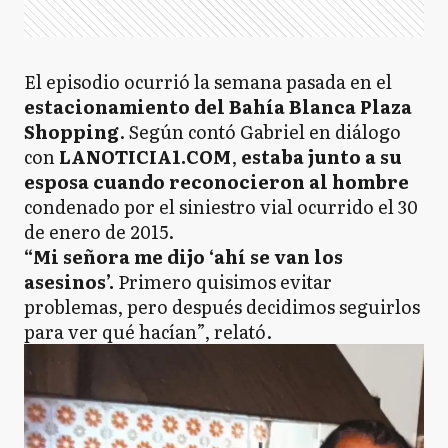
El episodio ocurrió la semana pasada en el
estacionamiento del Bahía Blanca Plaza
Shopping
. Según contó Gabriel en diálogo
con
LANOTICIA1.COM
,
estaba junto a su
esposa cuando reconocieron al hombre
condenado por el siniestro vial ocurrido el 30
de enero de 2015.
“Mi señora me dijo ‘ahí se van los
asesinos’.
Primero quisimos evitar
problemas, pero después decidimos seguirlos
para ver qué hacían”, relató.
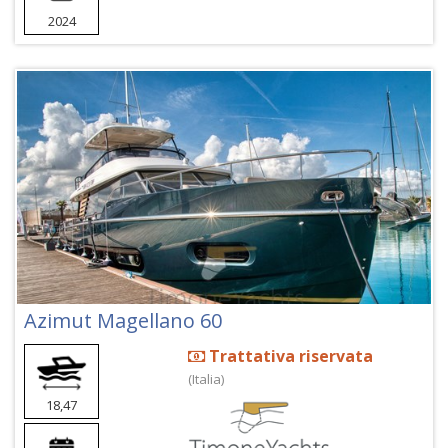
2024
Azimut Magellano 60
Trattativa riservata
(Italia)
18,47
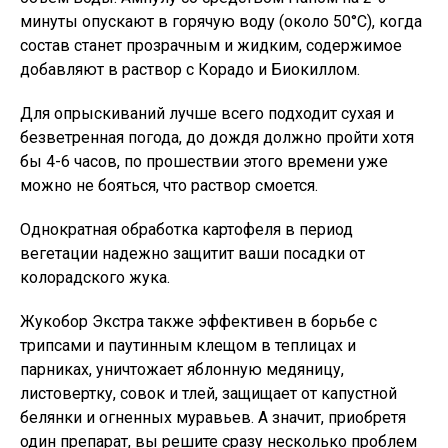
минуты опускают в горячую воду (около 50°С), когда
состав станет прозрачным и жидким, содержимое
добавляют в раствор с Корадо и Биокиллом.
Для опрыскиваний лучше всего подходит сухая и
безветренная погода, до дождя должно пройти хотя
бы 4-6 часов, по прошествии этого времени уже
можно не бояться, что раствор смоется.
Однократная обработка картофеля в период
вегетации надежно защитит ваши посадки от
колорадского жука.
Жукобор Экстра также эффективен в борьбе с
трипсами и паутинным клещом в теплицах и
парниках, уничтожает яблонную медяницу,
листовертку, совок и тлей, защищает от капустной
белянки и огненных муравьев. А значит, приобретя
один препарат, вы решите сразу несколько проблем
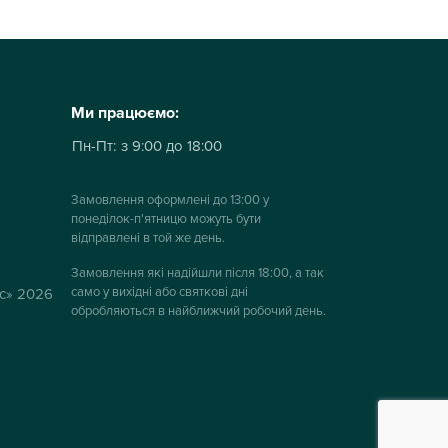
Ми працюємо:
Пн-Пт:
з 9:00 до 18:00
Замовлення оформлені до 13:00 у
понеділок-п'ятницю можуть бути
відправлені в той же день.
Замовлення які надійшли після 18:00, а так
само у вихідні або святкові дні
ус» 2026
обробляються в найближчий робочий день.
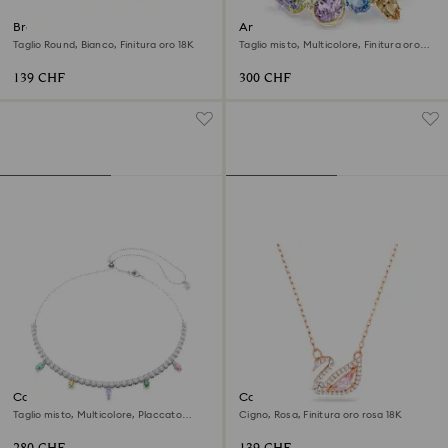
Braccialetto Matrix
Anello cocktail Gema
Taglio Round, Bianco, Finitura oro 18K
Taglio misto, Multicolore, Finitura oro
18K
139 CHF
300 CHF
Collana Ariana Grande x
Collana Swan
Swarovski
Taglio misto, Multicolore, Placcato
Cigno, Rosa, Finitura oro rosa 18K
rodio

**WHAT TO WORK ON**
Everything in the records except the pictures should be printed again exactly.

**RESPONSE**
El episodio ocurrió la semana pasada en el
estacionamiento del Bahía Blanca Plaza
Shopping
. Según contó Gabriel en diálogo
con
LANOTICIA1.COM
,
estaba junto a su
esposa cuando reconocieron al hombre
condenado por el siniestro vial ocurrido el 30
de enero de 2015.
“Mi señora me dijo ‘ahí se van los
asesinos’.
Primero quisimos evitar
problemas, pero después decidimos seguirlos
para ver qué hacían”, relató.
2024
Azimut Magellano 60
Trattativa riservata
(Italia)
18,47
минуты опускают в горячую воду (около 50°С), когда
состав станет прозрачным и жидким, содержимое
добавляют в раствор с Корадо и Биокиллом.
Для опрыскиваний лучше всего подходит сухая и
безветренная погода, до дождя должно пройти хотя
бы 4-6 часов, по прошествии этого времени уже
можно не бояться, что раствор смоется.
Однократная обработка картофеля в период
вегетации надежно защитит ваши посадки от
колорадского жука.
Жукобор Экстра также эффективен в борьбе с
трипсами и паутинным клещом в теплицах и
парниках, уничтожает яблонную медяницу,
листовертку, совок и тлей, защищает от капустной
белянки и огненных муравьев. А значит, приобретя
один препарат, вы решите сразу несколько проблем
Ми працюємо:
Пн-Пт:
з 9:00 до 18:00
Замовлення оформлені до 13:00 у
понеділок-п'ятницю можуть бути
відправлені в той же день.
Замовлення які надійшли після 18:00, а так
само у вихідні або святкові дні
ус» 2026
обробляються в найближчий робочий день.
Braccialetto Matrix
Anello cocktail Gema
Taglio Round, Bianco, Finitura oro 18K
Taglio misto, Multicolore, Finitura oro
18K
139 CHF
300 CHF
Collana Ariana Grande x
Collana Swan
Swarovski
Taglio misto, Multicolore, Placcato
Cigno, Rosa, Finitura oro rosa 18K
rodio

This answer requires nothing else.